Question

Three blocks of masses $2\text{kg}$, $4\text{kg}$ and $6\text{kg}$ arranged as shown in figure connected by string on a frictionless incline of ${37}^{\circ }$. A force of $120\text{N}$ is applied upward along the incline to the uppermost block. The cords are light. The tensions $T_1$ and $T_2$ in the strings are $(g=10{\text{m/s}}^2,\sin {37}^{\circ }=\frac{3}{5})$

• A. $T_2=60\text{N}$
• B. $T_2=36\text{N}$
• C. $T_1=8\text{N}$
• D. $T_1=20\text{N}$

Answer 1

Answer: (A), (D)

$T_1=20\text{N}$

Given,
Force applied along the inclined plane, $F=120\text{N}$.

Considering the blocks $2\text{kg}$, $4\text{kg}$, $6\text{kg}$ and string as a part of single system.
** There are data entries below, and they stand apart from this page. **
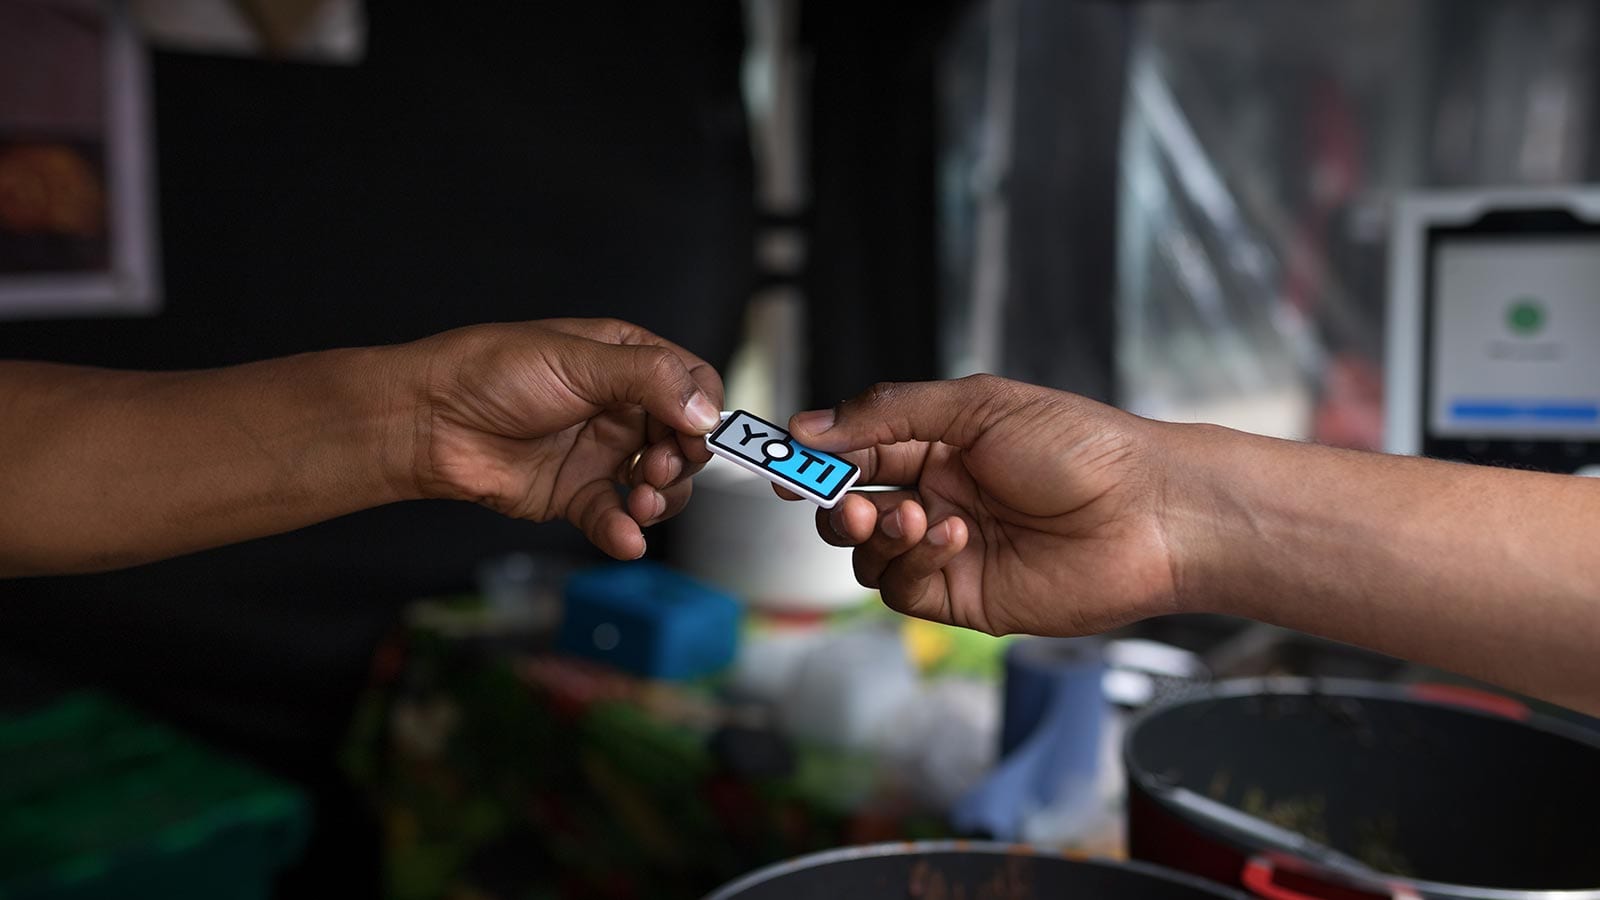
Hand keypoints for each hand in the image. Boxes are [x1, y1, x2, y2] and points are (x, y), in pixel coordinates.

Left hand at [403, 318, 722, 559]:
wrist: (428, 422)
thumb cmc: (491, 372)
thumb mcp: (578, 361)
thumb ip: (649, 380)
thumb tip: (706, 412)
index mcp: (626, 360)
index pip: (694, 386)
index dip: (704, 413)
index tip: (696, 436)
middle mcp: (620, 407)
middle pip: (684, 441)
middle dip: (681, 461)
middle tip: (655, 469)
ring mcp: (600, 452)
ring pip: (658, 485)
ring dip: (660, 499)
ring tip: (641, 502)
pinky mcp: (575, 494)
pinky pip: (614, 517)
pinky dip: (625, 531)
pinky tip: (624, 537)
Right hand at [785, 375, 1182, 635]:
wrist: (1150, 514)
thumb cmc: (1080, 446)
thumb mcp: (979, 407)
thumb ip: (889, 414)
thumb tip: (808, 427)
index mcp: (938, 443)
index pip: (855, 449)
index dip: (816, 457)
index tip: (786, 461)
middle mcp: (936, 495)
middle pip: (848, 506)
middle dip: (836, 503)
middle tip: (851, 501)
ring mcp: (947, 549)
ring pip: (866, 553)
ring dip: (875, 534)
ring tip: (914, 515)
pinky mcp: (963, 597)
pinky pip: (903, 588)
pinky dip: (911, 562)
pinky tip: (951, 538)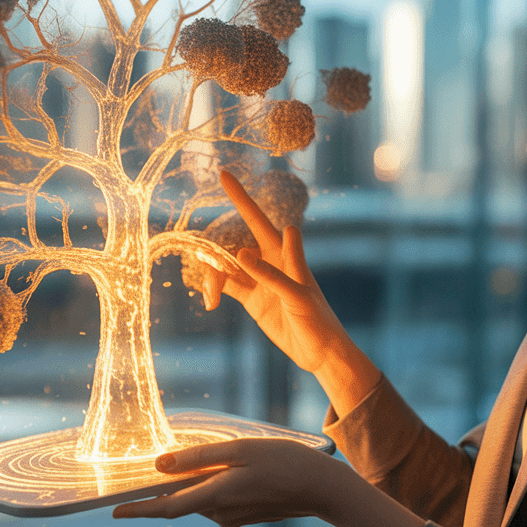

Net upward force acting along the inclined plane is,

$F_{net}=F-12g\sin {37}^{\circ }$

$\Rightarrow F_{net}=120-120\times \frac{3}{5}=48\text{N}$

So, the net upward acceleration,

$\Rightarrow a=\frac{F_{net}}{M_{system}}=\frac{48}{12}$

$\therefore a=4{\text{m/s}}^2$

All the blocks will have some acceleration $a$ such that length of every string remains constant.

$\text{F.B.D of 4 kg}:$


Balancing force along the inclined plane:

$T_2-T_1-4g\sin {37}^{\circ }=4a...\left(1\right)$

Similarly for $6\text{kg}$ block we can write,

$F-T_2-6g\sin {37}^{\circ }=6a$

$\Rightarrow 120-T_2-6\times 10\times \frac{3}{5}=6\times 4$

$\Rightarrow 120-T_2-36=24$

$\therefore T_2=60\text{N}$

Substituting the value of $T_2$ in equation $\left(1\right)$, we get

$60-T_1-4\times 10\times \left(\frac{3}{5}\right)=4\times 4$

$\Rightarrow 60-T_1-24=16$

$\therefore T_1=20\text{N}$

Hence, options (c) and (d) are the correct alternatives.